Eb the Celeb December 4, 2008 at 12:09 PM

@Charles - Its the Taurus way.. we dont open up... but when we do... we fall hard... so no I'm not worried about it continuing to be that way. Once we completely break down the wall it will be all good. I don't think its stubbornness at all but that we both are really guarded with out heart and who we allow to get that close to us.

My problem is I have never been in the situation where we were both this way. Usually the male is waiting on me to say yeah I want to be with you. So this has just been a challenge to say the least because he wasn't going to sweat me, he wasn't going to give me what I wanted whenever.

Anonymous December 4, 2008 at 12:23 PM

PREACH, GIRL, PREACH!!
*Skinny does the Holy Ghost dance and hopes she doesn't offend since she's not a Christian.

The biggest barrier in relationships is trust of self. As in, people don't trust their own strength to handle whatever the outcome is. We get so caught up in our fear of being hurt that we forget that we are only defeated when that fear makes us afraid to live.

Keep picking away at that wall, Eb!

Anonymous December 4, 2008 at 2:11 PM

Girl just make sure you don't tell how much of a freak in the bed you, are! *lmao*

it takes time. good to know that it's progressing.
dsp

clnmike December 4, 2008 at 3:33 PM

Sounds like two people scared to death of what the future holds to me.

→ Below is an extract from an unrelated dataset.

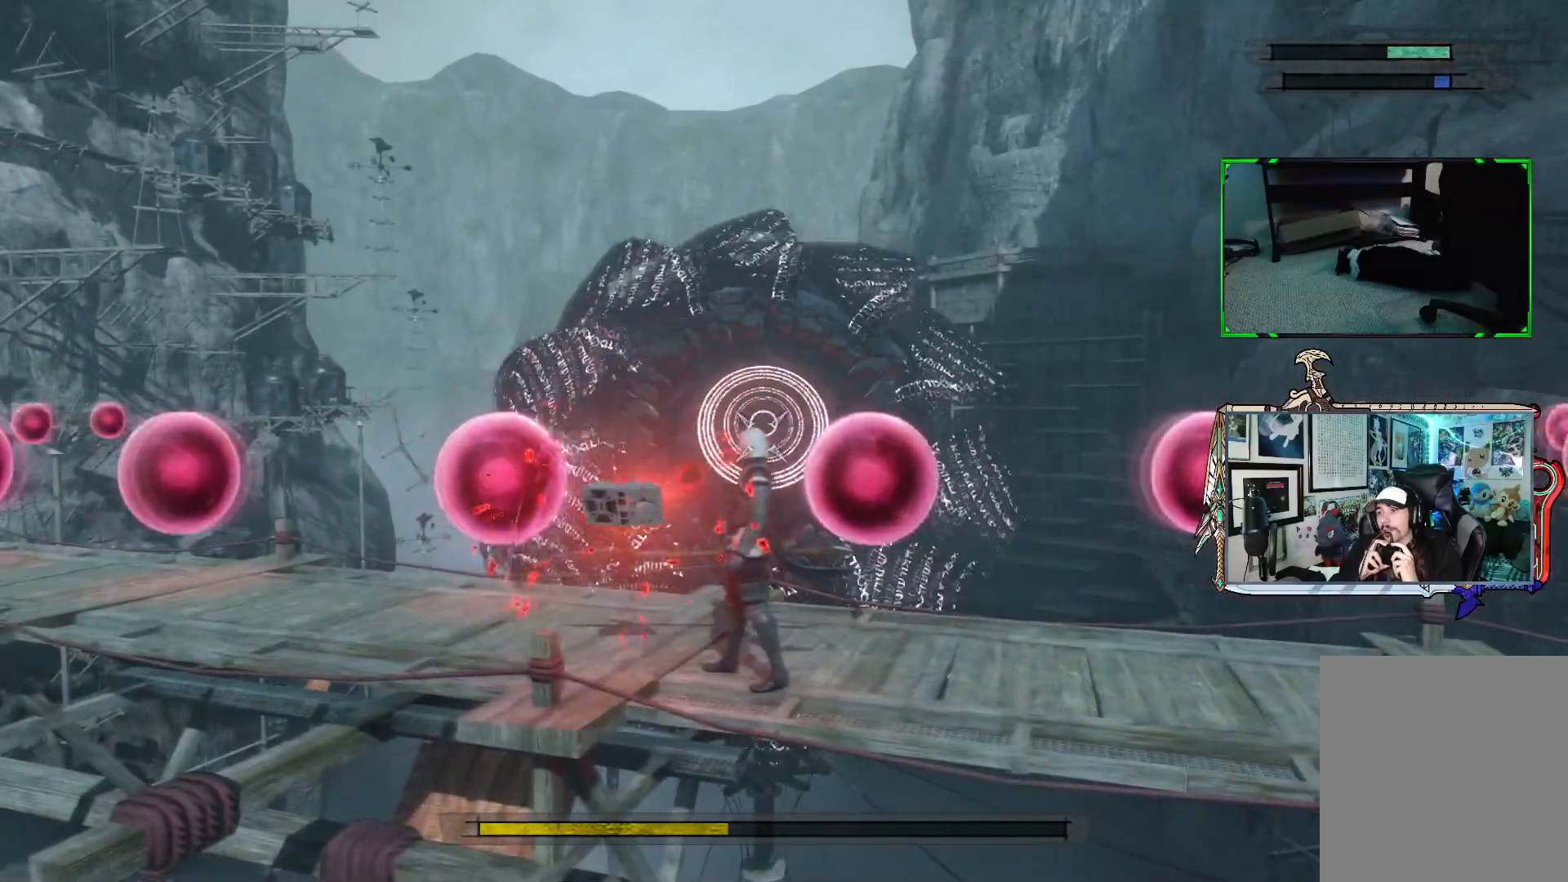
{"buttons": ["R1"], "left_stick": "center", "right_stick": "center", "events": []}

QuietStorm December 4, 2008 at 4:23 PM

Sounds beautiful..takin a chance...hope to get there one day.

Eb the Celeb December 4, 2008 at 6:48 PM

SBG - That 2nd second about our own strength... so on point

@DSP - hmm... who said I was a freak in bed...lol

@clnmike - In those words of Bone Crusher "I aint neva scared" lol

Hey Shae! December 4, 2008 at 8:47 PM

Don't you love it when the right doors open though? Or maybe they were always open and you finally figured out how to stop going through the wrong ones?

A.M. December 5, 2008 at 1:05 AM

Yay! Well I'm happy that you even have the option of a possiable relationship. Very nice that you all are BOTH opening up to each other.

Ms.Seven Supa Sized December 5, 2008 at 1:49 AM

what/who you talkin 'bout young lady...*hmpf*

Blank December 5, 2008 at 2:59 PM

Im horribly with relationship advice but at least your finding some peace in the situation. which is always a good thing. Imma just co-sign and be on my merry way. Don't say I didn't come by! :)

Krystle

Beautifully.Conjured.Up December 5, 2008 at 5:47 PM

You did what you could do...if he doesn't get it, forget him and move on.

Chari December 5, 2008 at 6:14 PM

Looooong time!! Love that poem. Good luck hun! Have a good one!

♥ CG ♥ December 6, 2008 at 2:23 PM

Talk about speaking volumes, Eb...this statement should encourage all of us who desire love and truth...feels so good to for once not have your heart and mind at war.

All the best, girlie!

Eb the Celeb December 6, 2008 at 2:30 PM

@beautifully conjured - him not seeing wasn't literal... it was a euphemism in reference to the poem... he gets it.. that's why he opened up as well

Thx everyone for the well wishes!
We shall soon see!

Shai December 9, 2008 at 11:42 AM

I REALLY liked this post. Got me thinking.